O que eu fiz em 1882 a 1884, como deputado da nação, em relação á causa agricola está indicado a fl. 39, 40, e 41 d'esse meu opusculo.
Por outro lado desde o momento em que sr. relator atacou por essas faltas de previdencia mais directamente uma situação politica, á qual está ligado o sr. deputado Frederico de Gusmão Correia Arouca, eu direi que considero a questão de baixo de um ponto de vista mais alto, e digo que se culpas tem havido são de todos os partidos politicos d'esta terra.
Dito isto, vou entrar na discussão do assumpto, não direi empregando grandes phrases, nem mesmo grandes palavras, mas procurando apresentar a minha idéa o mais clara e simplesmente que me seja possivel, porque entendo ser esse o meu principal dever n'esta occasião, solemne para nós todos e para o paiz !

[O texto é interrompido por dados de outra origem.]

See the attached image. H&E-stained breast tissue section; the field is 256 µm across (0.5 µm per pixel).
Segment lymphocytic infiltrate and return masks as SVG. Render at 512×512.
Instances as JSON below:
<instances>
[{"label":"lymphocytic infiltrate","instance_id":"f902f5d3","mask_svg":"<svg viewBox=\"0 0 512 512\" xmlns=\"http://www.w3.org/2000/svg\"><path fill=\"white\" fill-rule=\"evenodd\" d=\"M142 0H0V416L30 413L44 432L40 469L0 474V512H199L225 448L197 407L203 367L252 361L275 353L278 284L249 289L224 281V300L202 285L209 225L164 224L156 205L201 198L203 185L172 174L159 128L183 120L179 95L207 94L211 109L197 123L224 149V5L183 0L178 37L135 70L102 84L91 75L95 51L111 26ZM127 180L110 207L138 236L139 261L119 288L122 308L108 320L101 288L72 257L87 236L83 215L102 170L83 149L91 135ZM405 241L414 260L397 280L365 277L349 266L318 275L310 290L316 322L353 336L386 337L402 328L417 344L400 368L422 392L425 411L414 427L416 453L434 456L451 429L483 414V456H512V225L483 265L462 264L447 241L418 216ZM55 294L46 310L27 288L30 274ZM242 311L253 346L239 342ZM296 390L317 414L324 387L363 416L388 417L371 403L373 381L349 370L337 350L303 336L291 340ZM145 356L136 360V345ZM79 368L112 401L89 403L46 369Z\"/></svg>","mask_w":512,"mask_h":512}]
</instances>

Eu, sr. presidente, pedi a palavra na generalidade e pedi-a principalmente para mandar para a mesa a moção que já li, e para justificar até certo ponto a declaração de vencido em parte que fiz, quando puz a minha assignatura no parecer.
Essa justificação é tanto mais necessaria, quanto é certo que ha n'esta camara amigos meus particulares, que, me têem acompanhado n'esta lucta tremenda a favor da agricultura nacional, e que assignaram o parecer com a declaração peremptoria de vencido!
A esses respondo eu que o facto de ter assignado vencido em parte não me impode de na generalidade votar contra o projecto. E digo isto tanto mais desafogadamente, quanto por parte do governo se tem declarado mais de uma vez que não faz d'este projecto questão politica. (Apoiados.)
Sr. presidente, na occasião em que foi por v. exa. posto á discussão este projecto não estava eu na sala, porque fôra chamado aos corredores para fallar com um distincto facultativo e meu amigo, que desejava dar-me informações de pessoa da minha familia, que está gravemente doente.
Se eu estivesse n'esta sala quando se abriu o debate, tivera eu proposto duas questões previas.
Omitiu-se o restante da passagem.